Caritas-Präsident Michael Landau appelliert an die wahlwerbenden Parteien, im laufenden Wahlkampf mehr auf sachliche Gelassenheit und weniger auf Emotionalisierung und Populismus zu setzen. "Die Emotionen sind mit dem Wahltag nicht vorbei. Man sollte nicht alles Porzellan zerschlagen, weil man sonst nach der Wahl nur mehr Scherben hat", sagte Landau am Sonntag in der ORF-"Pressestunde".

Von der nächsten Bundesregierung wünscht sich der Caritas-Präsident einen "Pakt für den sozialen Zusammenhalt". Man müsse Armut bekämpfen und den Zusammenhalt der Gesellschaft stärken. "Wer Österreich liebt", so Landau, "der spaltet es nicht". Landau hielt ein Plädoyer für den Sozialstaat. Dieser sei "notwendiger Ausdruck für die Würde des Menschen und eine Investition in den sozialen Zusammenhalt".

Fokus auf Afrika

In der Flüchtlingsfrage forderte Landau eine europäische Lösung. Österreicher habe Großes geleistet, aber "allein wird es nicht gehen". Auch hier empfahl Landau eine Versachlichung der Debatte. "Es ist wichtig, dass wir aus der Hyperventilation herauskommen. Die Wahrheit ist immer grau, sie ist nicht schwarz und weiß."

Inhaltlich müsse man bei den Fluchtursachen ansetzen und die Hilfe vor Ort verstärken. Hilfe für Afrika und ein Marshallplan für Afrika sollten einer der Schwerpunkte unter Österreichs EU-Präsidentschaft 2018 werden, forderte Landau. Zugleich müssten Menschen, die Schutz in Europa suchen, auch Schutz bekommen. "Wenn man das Sterben im Mittelmeer beenden möchte und wenn man den Schleppern das Handwerk legen möchte, und ich gehe davon aus, dass alle Wahlwerbenden das wollen, muss man den an Leib und Leben gefährdeten Zugang gewähren. Die Grenzen Europas dürfen keine Grenzen des Todes sein." Nicht jeder werde Asyl bekommen, aber es müsse faire Verfahren geben, meinte Landau.

Von Verfahrenszentren in Afrika hält der Caritas-Präsident allerdings wenig. Solche habe 2004 schon der deutsche Innenminister Otto Schily gefordert. Wenn man sich die verheerende Situation in Libyen anschaue, dann sei es ausgeschlossen, dass es dort in nächster Zeit Verfahrenszentren geben wird.
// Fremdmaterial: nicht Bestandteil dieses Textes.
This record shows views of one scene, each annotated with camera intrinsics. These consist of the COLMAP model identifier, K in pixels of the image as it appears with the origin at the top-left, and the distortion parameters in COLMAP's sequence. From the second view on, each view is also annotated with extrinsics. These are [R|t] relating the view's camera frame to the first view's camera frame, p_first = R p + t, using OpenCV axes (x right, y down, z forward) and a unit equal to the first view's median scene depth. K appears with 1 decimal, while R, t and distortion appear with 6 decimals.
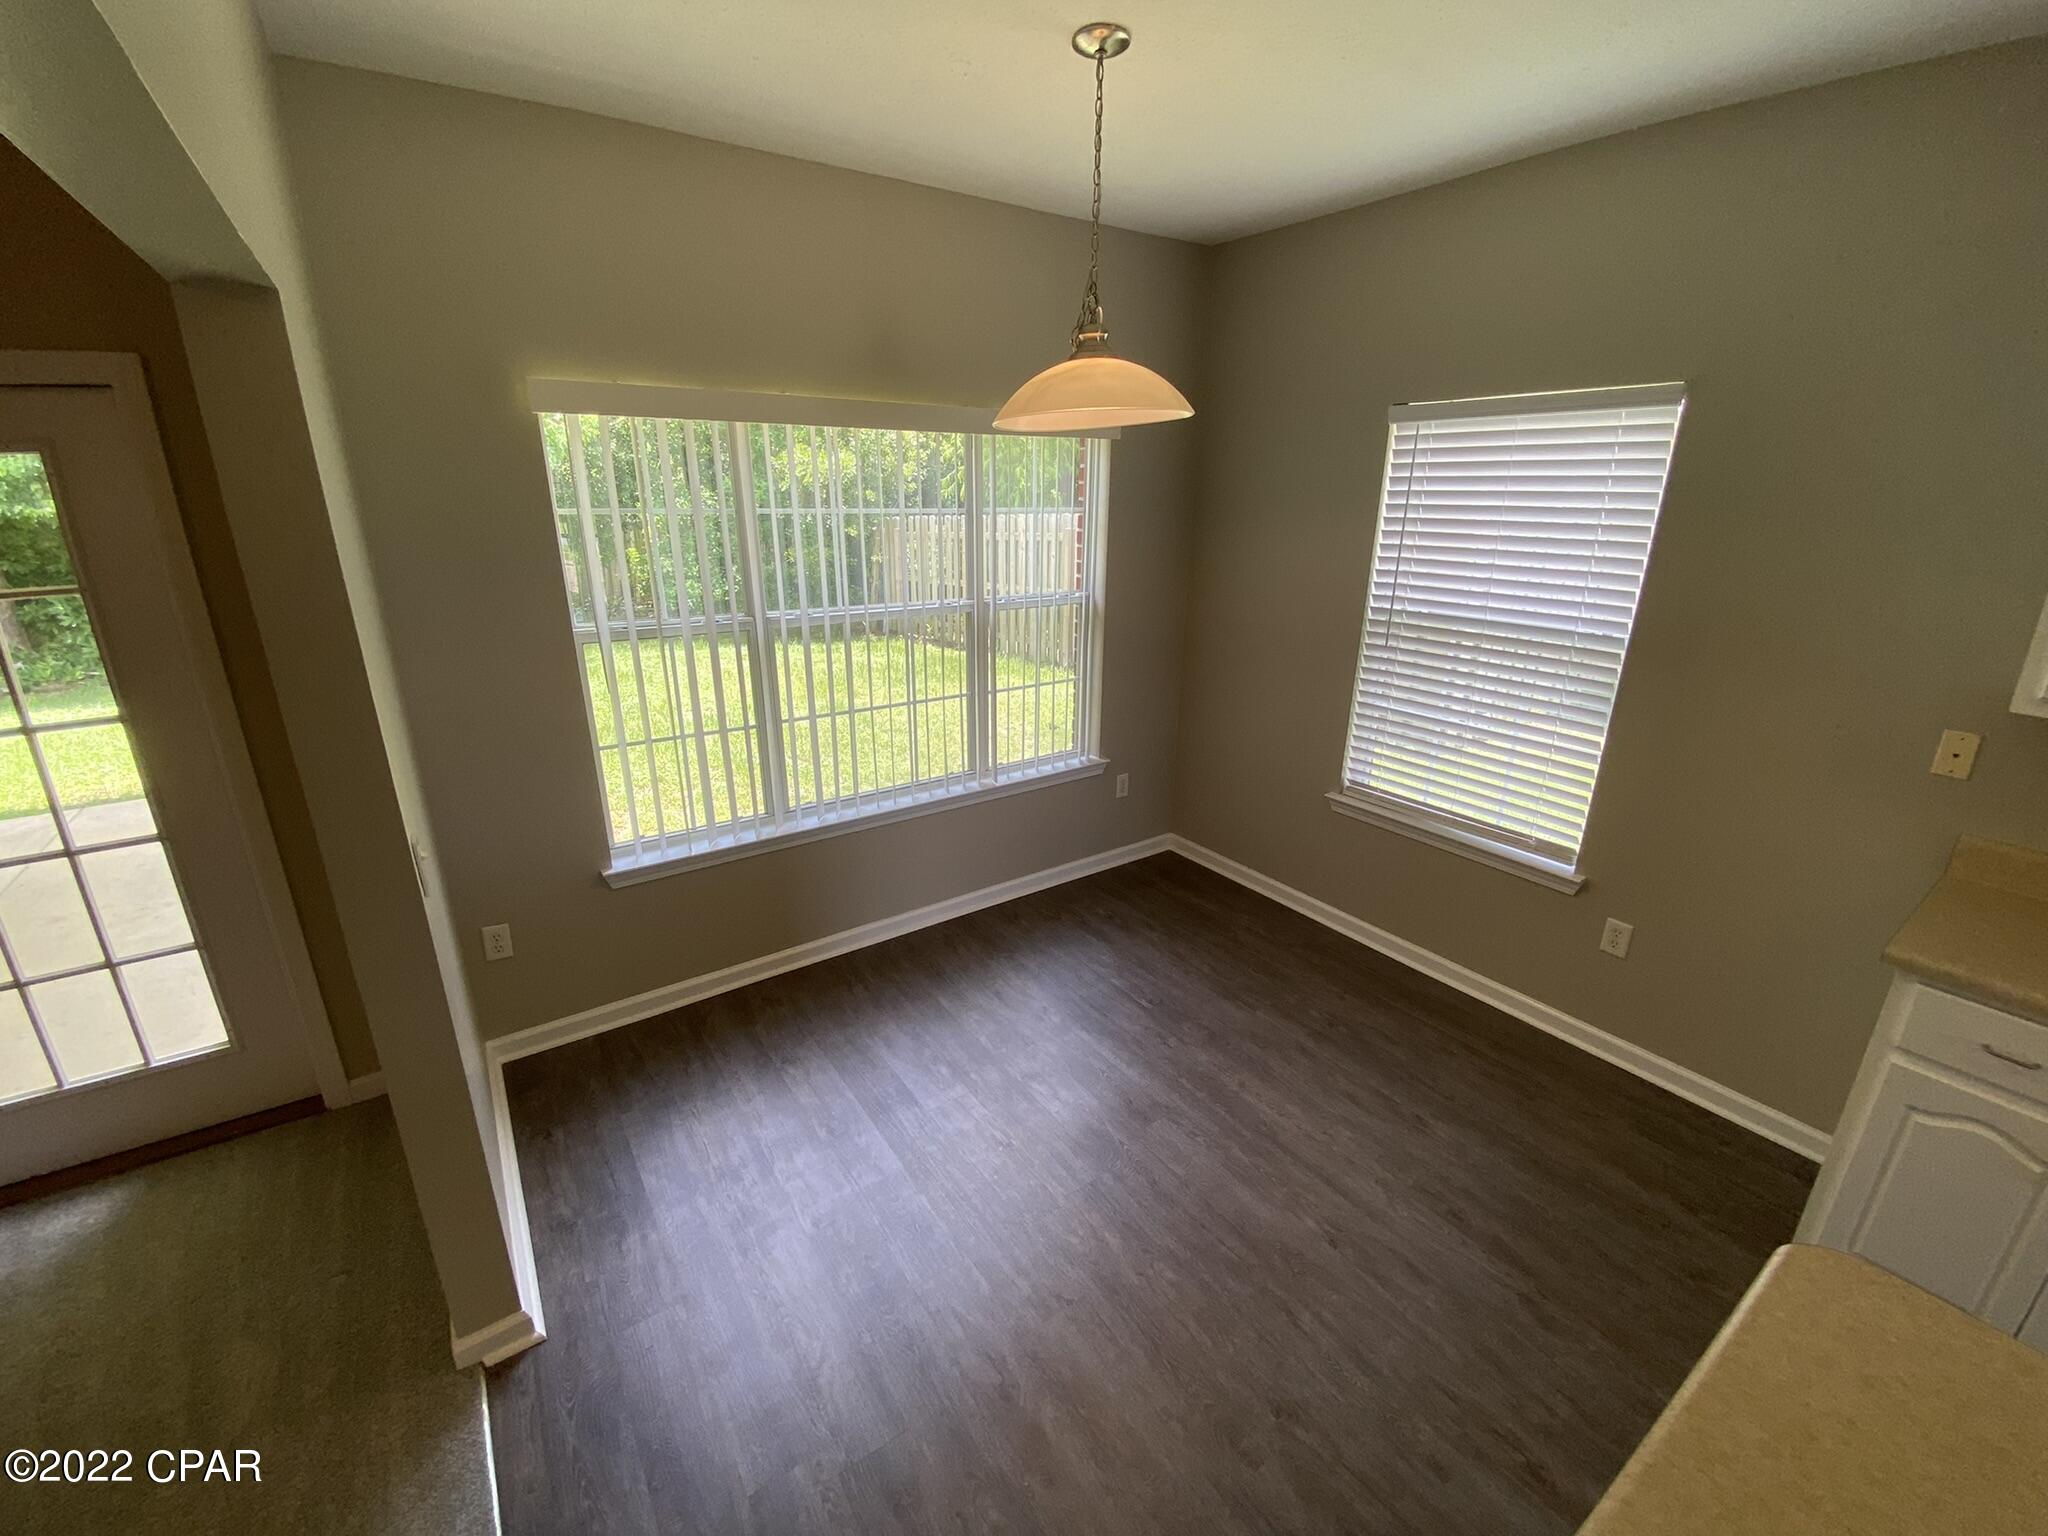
lens RADIAL K [[842.6, 0, 1017.8], [0, 842.6, 775.0], [0, 0, 1]] dist [0.003931, -0.008603]
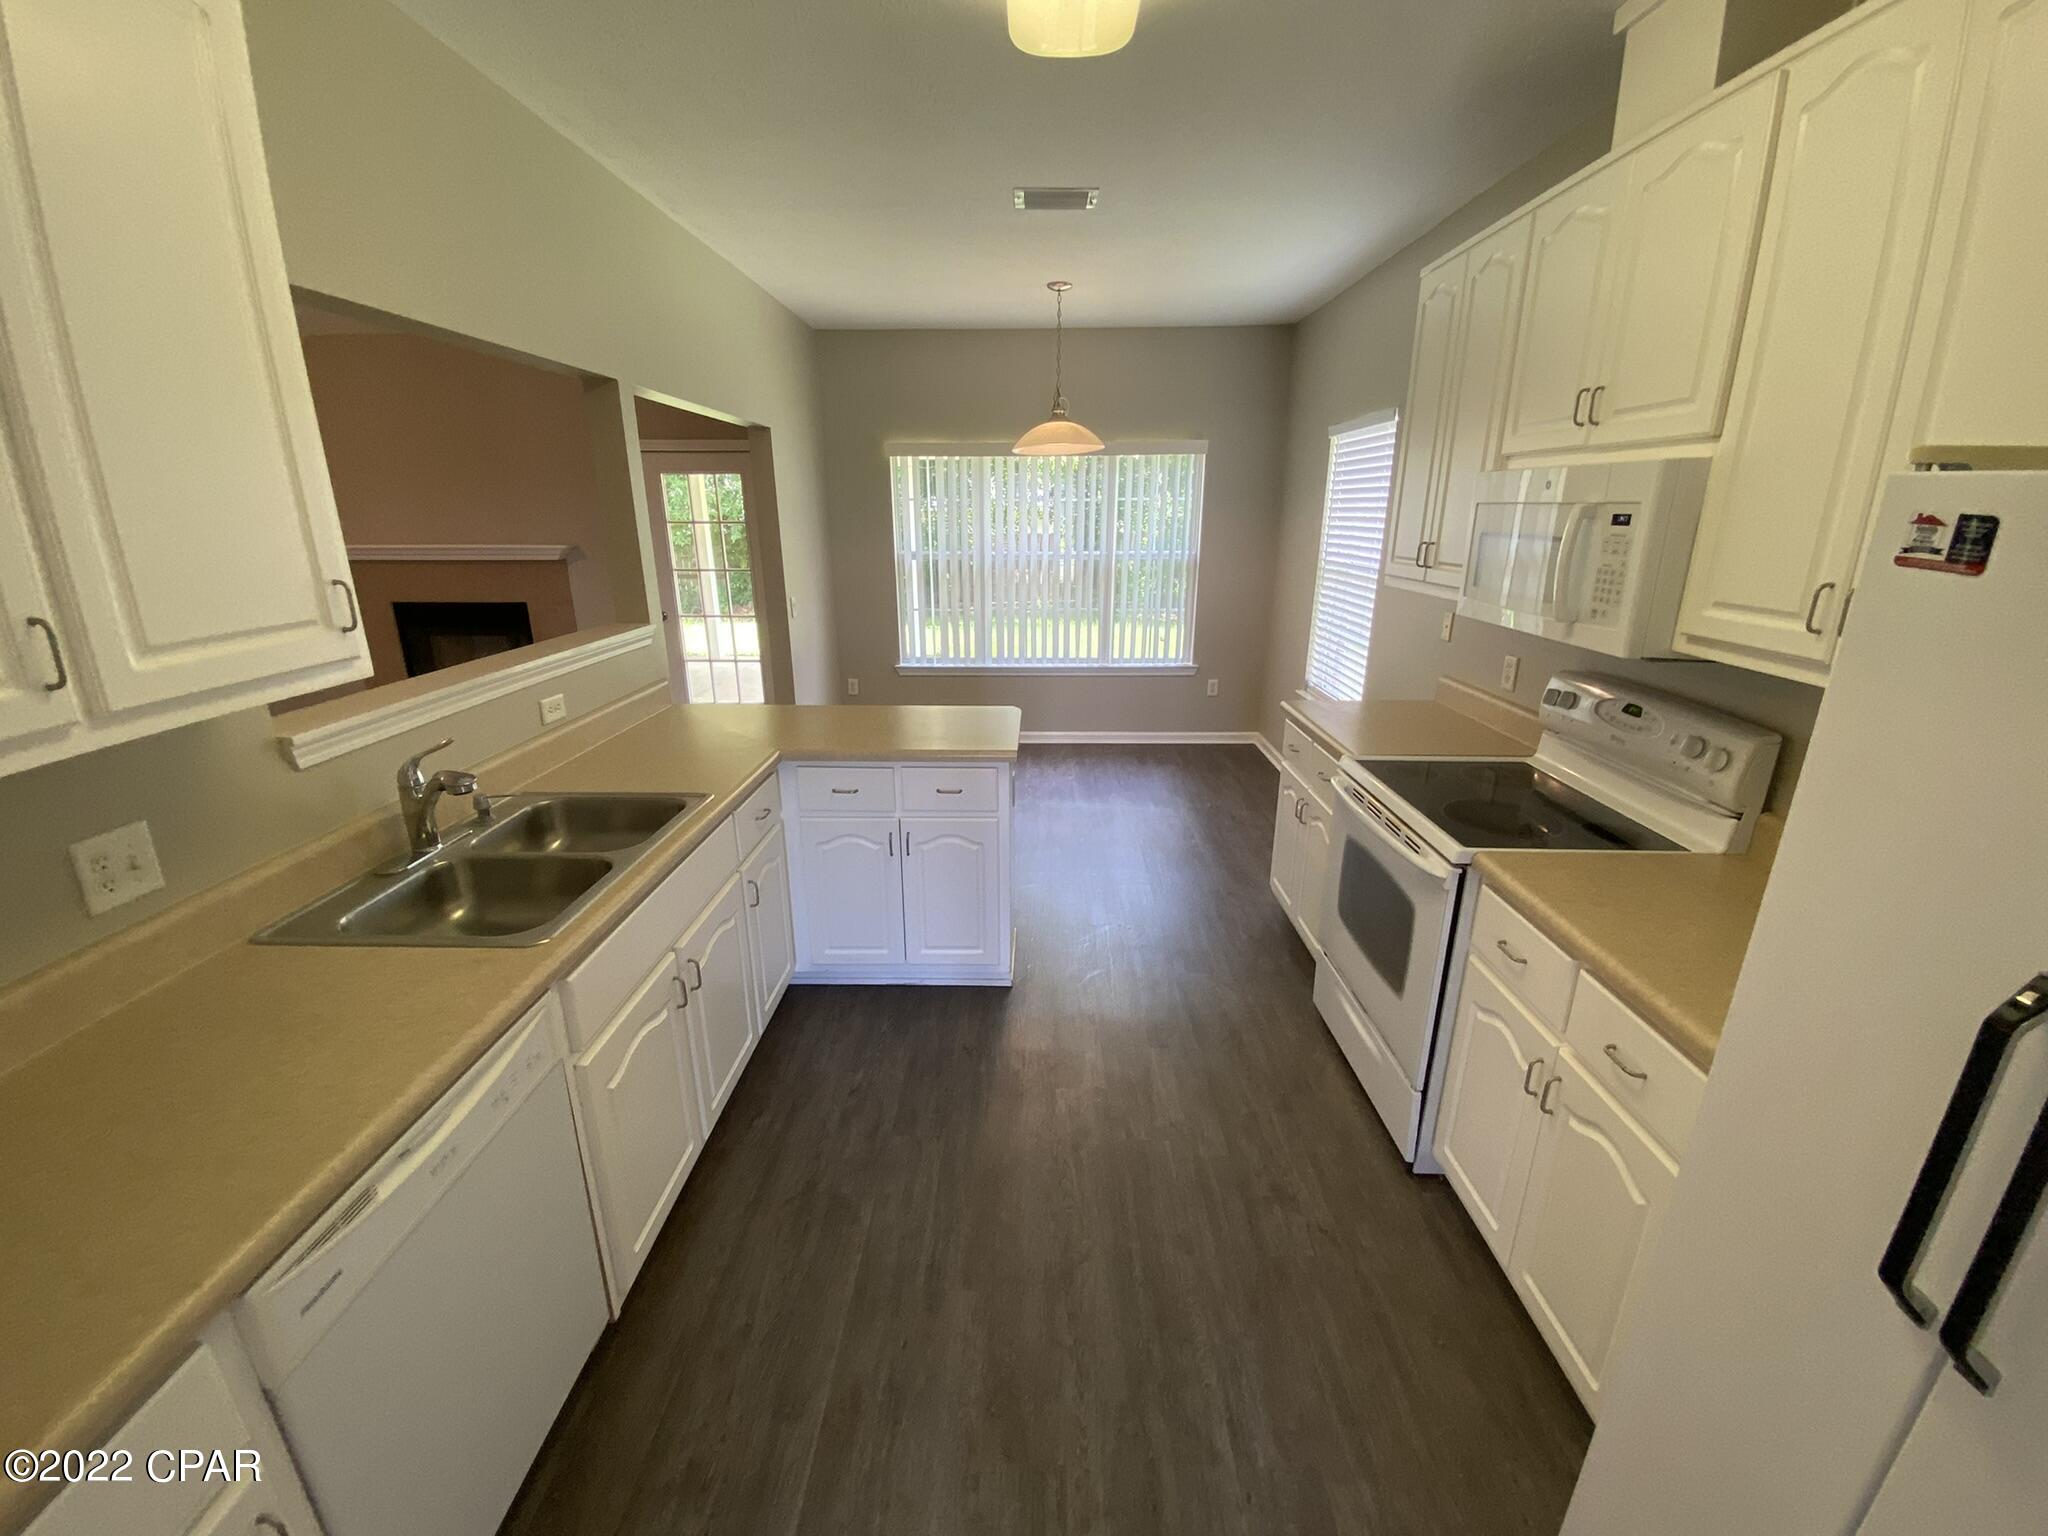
lens RADIAL K [[842.6, 0, 1008.7], [0, 842.6, 775.0], [0, 0, 1]] dist [0.003931, -0.008603]
pose [[0.794850, 0.172935, -0.581642, 1.058543], [-0.189605, 0.981317, 0.032661, 0.266746], [0.576423, 0.084322, 0.812789, -0.573124]]
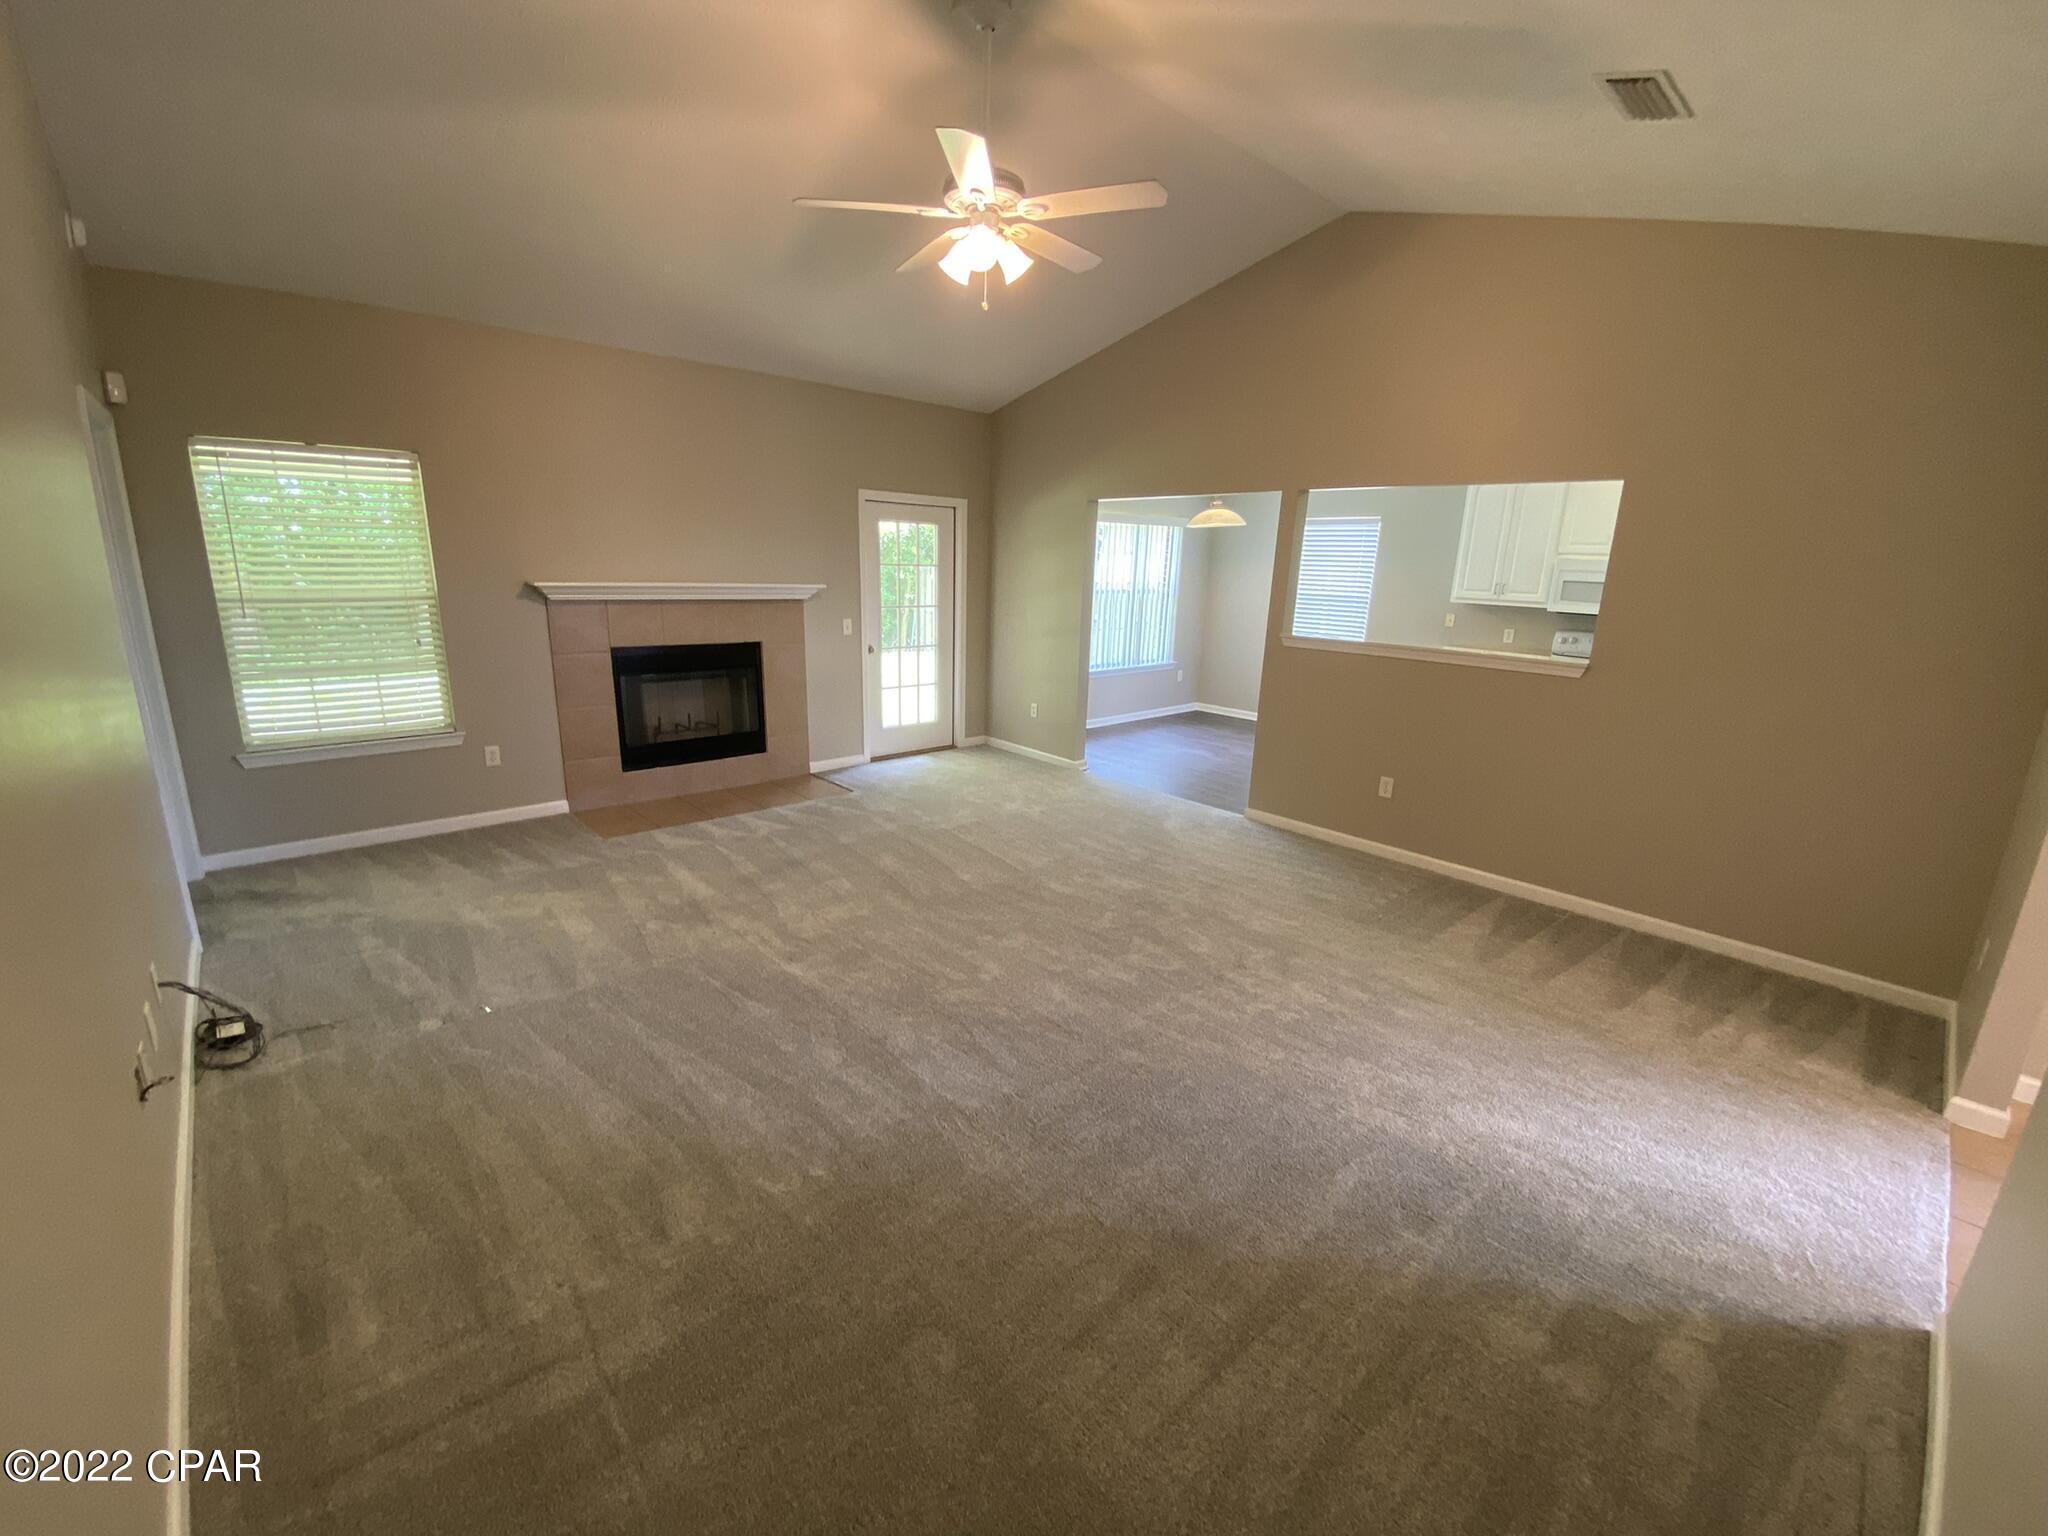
lens RADIAL K [[842.6, 0, 1027.3], [0, 842.6, 774.9], [0, 0, 1]] dist [0.003931, -0.008603]
pose [[0.992813, -0.009061, 0.119328, -0.853625], [0.017226, 0.997566, -0.067564, 0.623742], [-0.118426, 0.069134, 0.990553, -1.715928]]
In der Arbeits- und Sozialpolitik forderte Landau mehr Anstrengungen zur Reduzierung der Arbeitslosigkeit. Die Abschaffung des Pflegeregresses könne für Landau nur der Beginn einer umfassenden Reform der Pflege sein. 80 Prozent der Pflege finde durch Angehörige statt, hier brauche es eine Entlastung für die Betroffenen.

Punkto Mindestsicherung sprach sich der Caritas-Präsident neuerlich für eine einheitliche bundesweite Regelung und gegen ein "Sozialdumping" unter den Bundesländern aus. Auch hier wünscht sich Landau mehr Sachlichkeit in der politischen Auseinandersetzung aus. "Die Wirklichkeit sieht in einem warmen oder jetzt gut gekühlten Ministerbüro möglicherweise anders aus als in einem Obdachlosenheim." So wie es eine Wahlkampfkostenbeschränkung gibt, sollte sich die Politik auch eine "Populismusbeschränkung" geben. Man dürfe Mindestpensionisten und Mindestsicherungsbezieher nicht gegeneinander ausspielen.